Segment Start: GIVEN RECORDS

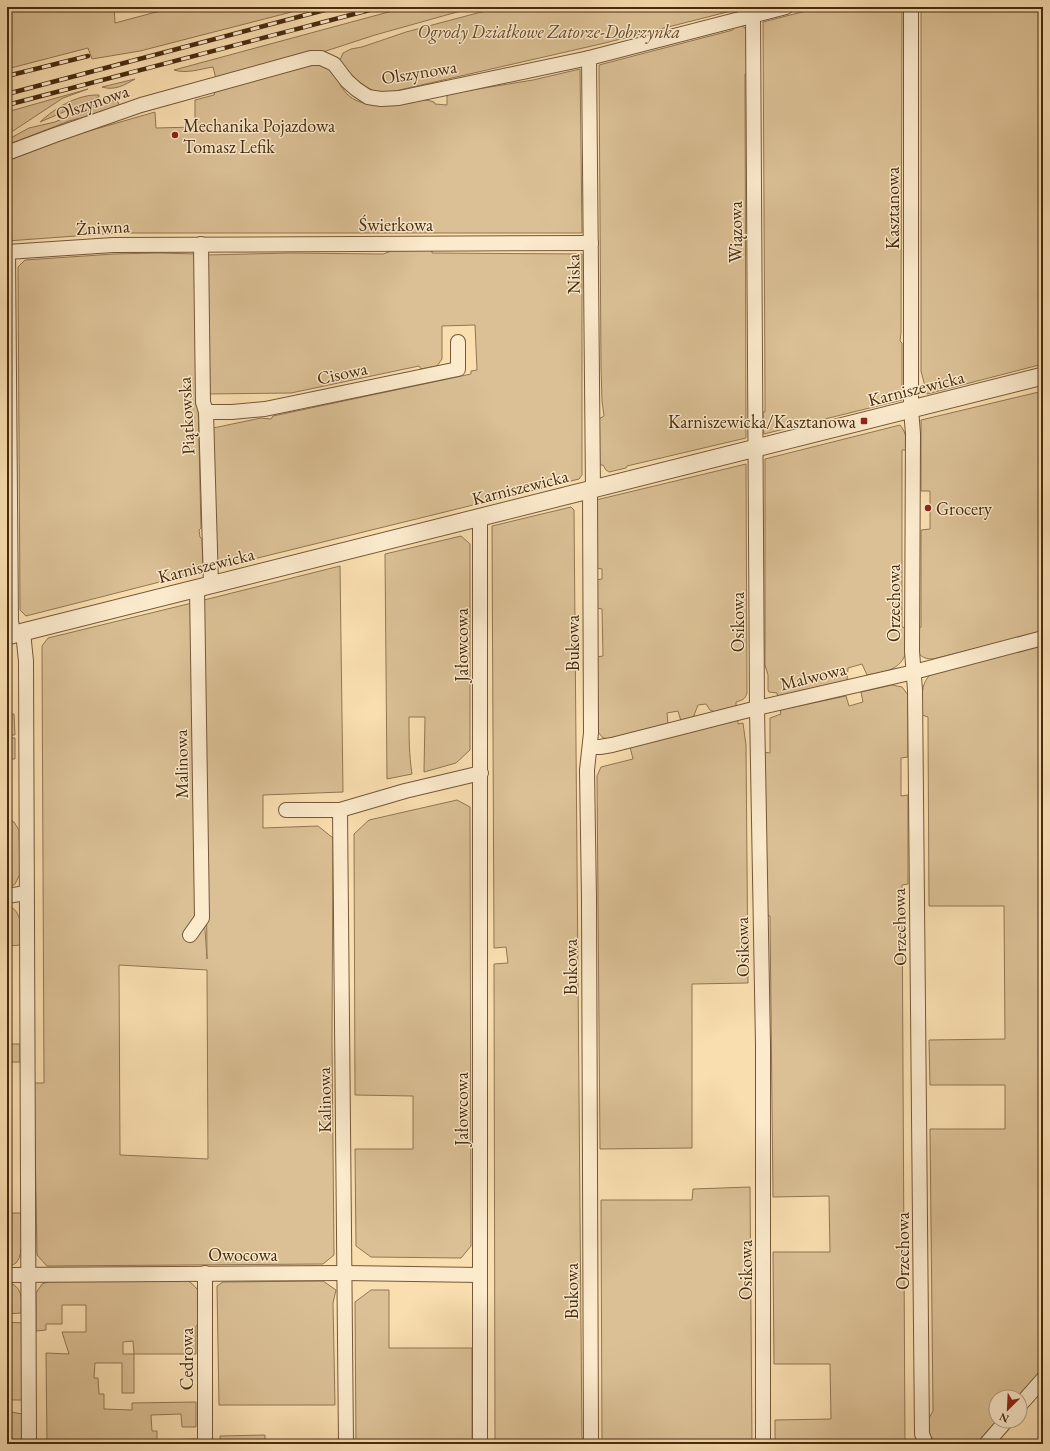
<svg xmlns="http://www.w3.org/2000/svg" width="1050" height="1451" viewBox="0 0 1050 1451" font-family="'EB Garamond',serif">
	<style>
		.green { fill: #dbc095; stroke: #917652; fill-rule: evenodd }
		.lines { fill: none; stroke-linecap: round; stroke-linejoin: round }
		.minor-casing { stroke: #745837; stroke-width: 16 }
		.tertiary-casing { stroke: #745837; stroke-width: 19 }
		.minor { stroke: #fbeacc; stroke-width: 14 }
		.tertiary { stroke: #fbeacc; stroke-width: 17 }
		.rail-casing { stroke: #472b0f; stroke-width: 4.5 }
		.rail { stroke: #fbeacc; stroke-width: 3; stroke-dasharray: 9; stroke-linecap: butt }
		.poi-dot { fill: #8f2418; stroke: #fbeacc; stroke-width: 1.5 }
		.labels { text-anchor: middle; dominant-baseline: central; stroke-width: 3; stroke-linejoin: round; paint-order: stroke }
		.park-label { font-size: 18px; font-style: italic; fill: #65492a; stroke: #fbeacc }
		.street-label { font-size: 18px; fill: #472b0f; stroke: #fbeacc }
		.poi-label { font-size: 18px; fill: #472b0f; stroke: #fbeacc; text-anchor: start }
	</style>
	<rect width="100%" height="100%" fill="#f9deb0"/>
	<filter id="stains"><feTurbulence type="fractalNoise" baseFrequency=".005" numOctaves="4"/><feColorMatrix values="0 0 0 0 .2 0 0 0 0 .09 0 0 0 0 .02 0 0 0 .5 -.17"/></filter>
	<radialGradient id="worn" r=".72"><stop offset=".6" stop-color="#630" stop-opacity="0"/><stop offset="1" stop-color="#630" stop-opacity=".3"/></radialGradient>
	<g class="green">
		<path d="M 7,7 L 114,7 L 115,23 L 175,7 L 311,7 L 140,51 L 92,59 L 88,48 L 7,69 Z"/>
		<path d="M 407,7 L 475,7 L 375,35 L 326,51 L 313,53 L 216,79 L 213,67 C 200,69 187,74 174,70 Z"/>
		<path d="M 500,7 L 747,7 L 605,43 L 382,94 C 361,87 352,77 340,60 L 343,53 L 351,49 L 362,47 L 406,32 Z"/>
		<path d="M 821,7 L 901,7 L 902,10 L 901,333 L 900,341 L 902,343 L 902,400 L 764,434 L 763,430 L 763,412 L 765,412 L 765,394 L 763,22 Z"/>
		<path d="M 921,7 L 1043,7 L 1043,364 L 927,394 L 921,371 Z"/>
		<path d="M 740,25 L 744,27 L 747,31 L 747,74 L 745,74 L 746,438 L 627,466 L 626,468 L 609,472 L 606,470 L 603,465 L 599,465 L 599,419 L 604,416 L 602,401 L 601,367 L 599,65 L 733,30 L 734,26 Z"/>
		<path d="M 312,63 C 316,64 323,64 327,66 C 339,72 337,94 360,102 C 382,109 411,94 434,102 L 435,104 L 447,105 L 447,94 L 533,80 L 580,69 L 582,233 L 118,233 L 7,241 L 7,161 L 75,135 L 155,112 L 156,128 L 195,127 L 195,100 L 214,95 L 215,92 Z"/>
		<path d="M 135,79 C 125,85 114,91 102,87 Z"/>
		<path d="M 88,89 L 63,98 L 13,131 L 7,133 L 7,112 Z"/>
		<path d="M 95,95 L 99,95 L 99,97 L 40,122 C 55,108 75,96 95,95 Z"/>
		<path d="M 115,100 L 118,102 L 119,106 L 93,115 L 69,121 L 7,145 L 7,140 L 29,128 L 55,122 L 102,102 Z"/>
		<path d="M 432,237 L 432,253 L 582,254 L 582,475 L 579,479 L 217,568 L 213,428 L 261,418 L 271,419 L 273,416 L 471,374 L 471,371 L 477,370 L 475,325 L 442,326 L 442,359 L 437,366 L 421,369 L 419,366 L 291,393 L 207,394 L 205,255 L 291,253 L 383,254 Z"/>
		<path d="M 158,253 L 197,254 L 198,401 L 201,528 L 199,530 L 200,537 L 202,539 L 203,571 L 26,616 L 20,610 L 18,267 L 25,260 L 114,254 Z"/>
		<path d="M 1043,391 L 1043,632 L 933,659 C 912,659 917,643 918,628 L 921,627 L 921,530 L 930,529 L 930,491 L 921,491 L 921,420 Z"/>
		<path d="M 900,425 C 907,433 906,440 906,450 L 902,450 L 902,627 L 906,628 L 905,655 C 899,671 882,672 867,675 L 862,664 L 848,668 L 847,681 L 778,698 L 777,693 L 769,692 L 768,690 L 768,675 L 765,665 L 765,459 Z"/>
		<path d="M 746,464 L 747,693 C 745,700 742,700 736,702 L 736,707 L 715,712 L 710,710 L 706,704 L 698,705 L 693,718 L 681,721 L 678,711 L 667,713 L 668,724 L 612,739 L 603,738 L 598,732 L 597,657 L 603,656 L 602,609 L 596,608 L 596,580 L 602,579 L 602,569 L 596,568 L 596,500 Z"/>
		<path d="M 571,507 L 574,510 L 582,1444 L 495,1444 L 494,964 L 508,963 L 506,947 L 494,948 L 492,526 Z"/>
		<path d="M 461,536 L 470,544 L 470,750 L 456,763 L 424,772 L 425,717 L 409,717 C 409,736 409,755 412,774 L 387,779 L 385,554 Z"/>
		<path d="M 340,566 L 343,792 L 263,795 L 263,828 L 318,826 L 333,838 L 332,1042 L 334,1255 L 323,1264 L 47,1266 L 37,1255 L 34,1083 L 44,1083 L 42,646 L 48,638 L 192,603 L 197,810 L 207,959 L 204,600 ZM 119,965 L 207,970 L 208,1159 L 120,1155 Z"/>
		<path d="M 1043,645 L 1043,1368 L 1018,1397 L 996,1397 L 997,1421 L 976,1444 L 930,1444 L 928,1420 L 933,1411 L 930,1129 L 1005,1129 L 1005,1085 L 930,1085 L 929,1040 L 1005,1039 L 1004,906 L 929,906 L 928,726 L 928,717 L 922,715 C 923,701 919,684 931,674 Z"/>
		<path d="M 7,656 L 9,658 L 9,714 L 14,714 L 15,735 L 9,735 L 9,738 L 15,738 L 15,759 L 9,759 L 9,820 L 14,822 L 19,830 L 20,874 L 15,884 L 7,889 Z"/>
		<path d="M 892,685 L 902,687 L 908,695 L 908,757 L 901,758 L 901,796 L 908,795 L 908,884 L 902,885 L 905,1444 L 775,1444 L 775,1420 L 831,1419 L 830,1364 L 774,1364 L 773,1252 L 830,1252 L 829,1196 L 773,1197 L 770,916 L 765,915 L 763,752 L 770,753 L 770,718 L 781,714 L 780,710 L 846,696 L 849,706 L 863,702 L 861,692 Z"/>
		<path d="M 738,720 L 738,724 L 743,723 L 746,745 L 748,983 L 692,984 L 692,1148 L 600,1149 L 597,776 L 601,767 L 633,759 L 630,747 Z"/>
		<path d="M 457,800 L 470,807 L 471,1246 L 461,1258 L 371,1257 L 356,1246 L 355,1149 L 413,1149 L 413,1096 L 355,1095 L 354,834 L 369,820 Z"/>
		<path d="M 7,905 C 24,911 20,930 20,945 L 9,946 L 10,1041 L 10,1044 L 20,1044 L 20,1062 L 10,1062 L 11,1213 L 21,1213 C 21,1226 25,1254 16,1263 C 13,1265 10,1266 7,1267 Z"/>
		<path d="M 750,1187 L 752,1444 L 602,1444 L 601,1200 L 692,1200 L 693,1189 Z"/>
		<path d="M 187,1280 C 206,1293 201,1302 201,1323 L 196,1326 L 196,1354 L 134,1354 L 134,1393 L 122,1393 L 122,1363 L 95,1363 L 94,1378 L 98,1378 L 99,1394 L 104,1394 L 104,1409 L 132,1410 L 132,1403 L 196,1402 L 196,1427 L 182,1427 L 181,1414 L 151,1415 L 152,1431 L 157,1431 L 157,1440 L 196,1439 L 196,1444 L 47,1444 L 46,1353 L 69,1354 L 62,1332 L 86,1332 L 86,1305 L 62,1305 L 62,1324 L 46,1324 L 46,1330 L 36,1331 L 36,1293 L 42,1284 L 50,1281 ZM 133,1341 L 134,1354 L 123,1354 L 123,1342 Z"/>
		<path d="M 323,1281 L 336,1290 L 333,1303 L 335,1405 L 219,1405 L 217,1286 L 223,1282 Z"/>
		<path d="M 7,1282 C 23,1286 22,1299 21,1313 L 7,1314 Z"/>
		<path d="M 371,1290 L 389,1290 L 389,1348 L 472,1348 L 472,1444 L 356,1444 L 355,1302 Z"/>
		<path d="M 7,1322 L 22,1323 L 22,1400 L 11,1400 L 11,1412 L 22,1414 L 22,1444 L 7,1444 Z"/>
		<path d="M 265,1435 L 265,1444 L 220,1444 L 220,1436 Z"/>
	</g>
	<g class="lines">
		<defs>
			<g id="minor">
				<path d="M 911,7 L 911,409 L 913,434 L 912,651 L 915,690 L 922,1434 L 926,1444"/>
				<path d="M 753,15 L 757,708 L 763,1045 L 763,1444"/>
				<path d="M 589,58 L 593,489"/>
				<path d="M 7,153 L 55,135 L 141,105 L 311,58 L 321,58 L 334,64 L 347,81 L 356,89 L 368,97 L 381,99 L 399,98 L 589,58 L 786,7"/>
				<path d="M 201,244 L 203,402 L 206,412 L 211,585"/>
				<path d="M 7,252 L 113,245 L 591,243"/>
				<path d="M 8,252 L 11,621 L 13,634"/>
				<path d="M 206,412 L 232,412 L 265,409 L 458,369 L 458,342"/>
				<path d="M 590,490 L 591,733 L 587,770 L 589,899 L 591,1444"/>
				<path d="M 23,632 L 26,661 L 29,1444"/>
				<path d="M 590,747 L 600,747 L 612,745 L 757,708 L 914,672 L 1043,638"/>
				<path d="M 286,810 L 340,810 L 405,791 L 481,773"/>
				<path d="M 340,810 L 346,1444"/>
				<path d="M 7,896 L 26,893"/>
				<path d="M 190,935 L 202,918 L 197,588"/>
				<path d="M 205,1273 L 205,1444"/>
				<path d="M 7,1275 L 345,1273 L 480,1275"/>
				<path d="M 1020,1405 L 1043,1379"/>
				<path d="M 480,1444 L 480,517"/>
				<path d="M 986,1444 L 1006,1421"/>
			</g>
			<path id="tertiary" d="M 7,636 L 1043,376"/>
		</defs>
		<use href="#minor" class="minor-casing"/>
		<use href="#tertiary" class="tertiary-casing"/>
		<use href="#minor" class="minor"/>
		<use href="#tertiary" class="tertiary"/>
		<defs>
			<g id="rail">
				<path d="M 7,76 L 88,56"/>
				<path d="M 7,94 L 336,7"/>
				<path d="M 7,105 L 381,7"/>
			</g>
		</defs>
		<use href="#rail" class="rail-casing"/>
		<use href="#rail" class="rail"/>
	</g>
	<g class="poi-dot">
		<circle cx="175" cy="135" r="4"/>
		<rect x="860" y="417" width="8" height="8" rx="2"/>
		<circle cx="928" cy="508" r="4"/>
	</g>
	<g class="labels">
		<g class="park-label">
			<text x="549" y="31">Ogrody Działkowe Zatorze-Dobrzynka</text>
		</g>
		<g class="street-label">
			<text transform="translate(419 72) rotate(-9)">Olszynowa</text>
			<text transform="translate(92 102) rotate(-19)">Olszynowa</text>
			<text transform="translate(892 208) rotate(-90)">Kasztanowa</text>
			<text x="396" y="224">Świerkowa</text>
			<text transform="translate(103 227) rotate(-3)">Żniwna</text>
			<text transform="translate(735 232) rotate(-90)">Wiązowa</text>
			<text transform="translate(573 274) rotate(-91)">Niska</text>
			<text transform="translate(342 373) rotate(-12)">Cisowa</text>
			<text transform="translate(916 388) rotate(-14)">Karniszewicka</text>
			<text transform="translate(186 416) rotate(-93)">Piątkowska</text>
			<text transform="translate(520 487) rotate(-14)">Karniszewicka</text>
			<text transform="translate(206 565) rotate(-14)">Karniszewicka</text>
			<text transform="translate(893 603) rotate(-90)">Orzechowa</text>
			<text transform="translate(737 622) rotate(-90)">Osikowa</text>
			<text transform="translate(572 643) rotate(-90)">Bukowa</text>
			<text transform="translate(461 645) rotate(-90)">Jałowcowa</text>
			<text transform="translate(813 676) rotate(-14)">Malwowa</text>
			<text transform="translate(181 764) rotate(-91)">Malinowa</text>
			<text transform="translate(899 927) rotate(-91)">Orzechowa</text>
			<text transform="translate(742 947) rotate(-91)">Osikowa</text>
			<text transform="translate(570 967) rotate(-90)">Bukowa</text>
			<text transform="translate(324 1100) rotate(-91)">Kalinowa</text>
			<text transform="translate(461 1109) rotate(-90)">Jałowcowa</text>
			<text transform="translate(902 1251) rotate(-90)">Orzechowa</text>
			<text x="243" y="1254">Owocowa</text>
			<text transform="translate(745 1270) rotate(-90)">Osikowa</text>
			<text transform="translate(571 1291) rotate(-90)">Bukowa</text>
			<text transform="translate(186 1359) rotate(-90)">Cedrowa</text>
		</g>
		<g class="poi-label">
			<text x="183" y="125">Mechanika Pojazdowa<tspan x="183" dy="21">Tomasz Lefik</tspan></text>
			<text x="856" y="421" text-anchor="end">Karniszewicka/Kasztanowa</text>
			<text x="936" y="508">Grocery</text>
		</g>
	</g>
	<rect width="1050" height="1451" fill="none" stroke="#f9deb0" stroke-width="24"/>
	<rect x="8" y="8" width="1034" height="1435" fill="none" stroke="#472b0f" stroke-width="2"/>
	<rect x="12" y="12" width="1026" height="1427" fill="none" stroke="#472b0f"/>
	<g transform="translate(1008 1409) rotate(204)"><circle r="19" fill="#fbeacc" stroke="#b39e80"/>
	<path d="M0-3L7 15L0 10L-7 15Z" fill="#8f2418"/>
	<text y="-6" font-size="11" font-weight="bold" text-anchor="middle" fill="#472b0f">N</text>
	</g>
	<rect width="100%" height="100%" filter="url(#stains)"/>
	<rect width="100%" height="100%" fill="url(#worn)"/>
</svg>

Segment End: GIVEN RECORDS

• WHAT THE TASK ASKS
Only the lines above from the one with "none; stroke-linecap: round;" through the one with "middle; dominant-baseline: central;" should be duplicated, character for character.

• ANSWER BOX
		.lines { fill: none; stroke-linecap: round; stroke-linejoin: round }
		.minor-casing { stroke: #745837; stroke-width: 16 }
		.tertiary-casing { stroke: #745837; stroke-width: 19 }
		.minor { stroke: #fbeacc; stroke-width: 14 }
		.tertiary { stroke: #fbeacc; stroke-width: 17 }
		.rail-casing { stroke: #472b0f; stroke-width: 4.5 }
		.rail { stroke: #fbeacc; stroke-width: 3; stroke-dasharray: 9; stroke-linecap: butt }
		.poi-dot { fill: #8f2418; stroke: #fbeacc; stroke-width: 1.5 }
		.labels { text-anchor: middle; dominant-baseline: central; stroke-width: 3; stroke-linejoin: round; paint-order: stroke }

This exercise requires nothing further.